EXERCISE REQUIREMENTS: Beginning at the line that includes "Rosemary| Whole Olives|", return each line exactly through the end of the listing, and no line before it.

RECORDS SHOWN:
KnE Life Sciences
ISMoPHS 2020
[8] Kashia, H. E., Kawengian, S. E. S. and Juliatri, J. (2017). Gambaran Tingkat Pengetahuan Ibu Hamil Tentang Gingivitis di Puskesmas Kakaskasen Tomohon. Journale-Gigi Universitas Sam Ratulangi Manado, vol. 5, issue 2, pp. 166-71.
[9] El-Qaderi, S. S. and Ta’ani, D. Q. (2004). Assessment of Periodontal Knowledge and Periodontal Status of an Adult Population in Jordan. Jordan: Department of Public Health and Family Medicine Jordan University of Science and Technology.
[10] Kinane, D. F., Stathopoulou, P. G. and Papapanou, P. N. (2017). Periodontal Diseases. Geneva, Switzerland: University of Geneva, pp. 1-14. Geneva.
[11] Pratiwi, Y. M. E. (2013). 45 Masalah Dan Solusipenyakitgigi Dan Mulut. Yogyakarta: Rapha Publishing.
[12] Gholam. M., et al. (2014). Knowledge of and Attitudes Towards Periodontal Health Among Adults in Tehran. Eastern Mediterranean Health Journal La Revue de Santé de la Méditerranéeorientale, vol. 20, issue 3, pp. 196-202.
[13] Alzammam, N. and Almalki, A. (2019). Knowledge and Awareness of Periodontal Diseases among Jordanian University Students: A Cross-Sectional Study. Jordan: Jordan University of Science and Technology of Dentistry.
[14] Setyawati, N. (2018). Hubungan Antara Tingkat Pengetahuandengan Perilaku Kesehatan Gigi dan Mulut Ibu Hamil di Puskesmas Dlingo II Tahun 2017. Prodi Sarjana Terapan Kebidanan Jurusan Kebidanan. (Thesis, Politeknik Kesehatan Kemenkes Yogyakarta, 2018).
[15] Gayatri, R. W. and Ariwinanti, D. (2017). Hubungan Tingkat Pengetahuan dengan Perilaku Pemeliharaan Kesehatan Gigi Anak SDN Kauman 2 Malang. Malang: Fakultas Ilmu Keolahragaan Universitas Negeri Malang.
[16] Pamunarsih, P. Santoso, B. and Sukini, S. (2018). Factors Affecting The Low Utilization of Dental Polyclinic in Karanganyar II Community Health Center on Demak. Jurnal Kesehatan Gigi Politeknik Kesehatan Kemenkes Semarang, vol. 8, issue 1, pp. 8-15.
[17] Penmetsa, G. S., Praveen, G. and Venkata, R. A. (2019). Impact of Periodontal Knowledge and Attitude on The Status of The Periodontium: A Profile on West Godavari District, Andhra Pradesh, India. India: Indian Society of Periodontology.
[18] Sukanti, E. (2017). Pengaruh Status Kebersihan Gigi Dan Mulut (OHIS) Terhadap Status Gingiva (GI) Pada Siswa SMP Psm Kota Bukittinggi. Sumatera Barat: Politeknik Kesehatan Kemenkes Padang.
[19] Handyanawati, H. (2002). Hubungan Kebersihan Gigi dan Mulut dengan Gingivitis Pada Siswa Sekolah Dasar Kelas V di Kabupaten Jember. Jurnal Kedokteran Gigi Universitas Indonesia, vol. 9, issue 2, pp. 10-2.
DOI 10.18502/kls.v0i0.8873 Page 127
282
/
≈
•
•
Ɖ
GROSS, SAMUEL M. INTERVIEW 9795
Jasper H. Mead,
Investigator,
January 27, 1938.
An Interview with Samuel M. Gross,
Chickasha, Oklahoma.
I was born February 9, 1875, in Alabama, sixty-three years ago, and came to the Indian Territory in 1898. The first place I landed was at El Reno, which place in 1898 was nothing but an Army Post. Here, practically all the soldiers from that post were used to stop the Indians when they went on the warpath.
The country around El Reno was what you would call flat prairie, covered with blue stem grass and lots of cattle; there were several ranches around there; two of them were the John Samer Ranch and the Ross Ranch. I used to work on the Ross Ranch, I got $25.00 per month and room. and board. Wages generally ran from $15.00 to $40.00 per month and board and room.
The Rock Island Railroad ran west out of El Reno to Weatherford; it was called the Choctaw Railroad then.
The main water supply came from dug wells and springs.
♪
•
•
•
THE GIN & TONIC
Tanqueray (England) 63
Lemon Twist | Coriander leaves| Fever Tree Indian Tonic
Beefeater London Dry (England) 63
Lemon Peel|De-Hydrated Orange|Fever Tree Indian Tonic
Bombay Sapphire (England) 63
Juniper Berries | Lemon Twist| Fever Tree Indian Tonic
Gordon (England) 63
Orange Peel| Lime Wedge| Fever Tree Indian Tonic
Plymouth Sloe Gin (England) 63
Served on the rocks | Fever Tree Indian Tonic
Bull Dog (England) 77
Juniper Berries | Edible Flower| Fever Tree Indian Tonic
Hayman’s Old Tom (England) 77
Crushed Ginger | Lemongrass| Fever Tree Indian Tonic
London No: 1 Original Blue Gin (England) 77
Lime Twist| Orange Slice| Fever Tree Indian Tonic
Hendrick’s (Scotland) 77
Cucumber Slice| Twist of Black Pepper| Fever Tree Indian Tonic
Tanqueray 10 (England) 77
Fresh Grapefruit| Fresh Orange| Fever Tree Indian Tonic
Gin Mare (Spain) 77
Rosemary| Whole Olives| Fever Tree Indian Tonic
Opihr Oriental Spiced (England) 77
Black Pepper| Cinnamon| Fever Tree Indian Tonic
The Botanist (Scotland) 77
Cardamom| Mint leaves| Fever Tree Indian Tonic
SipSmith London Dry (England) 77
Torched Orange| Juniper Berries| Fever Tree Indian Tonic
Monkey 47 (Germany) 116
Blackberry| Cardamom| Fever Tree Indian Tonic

COMPLETED EXERCISE:
Rosemary| Whole Olives| Fever Tree Indian Tonic
Opihr Oriental Spiced (England) 77
Black Pepper| Cinnamon| Fever Tree Indian Tonic
The Botanist (Scotland) 77
Cardamom| Mint leaves| Fever Tree Indian Tonic
SipSmith London Dry (England) 77
Torched Orange| Juniper Berries| Fever Tree Indian Tonic
Monkey 47 (Germany) 116
Blackberry| Cardamom| Fever Tree Indian Tonic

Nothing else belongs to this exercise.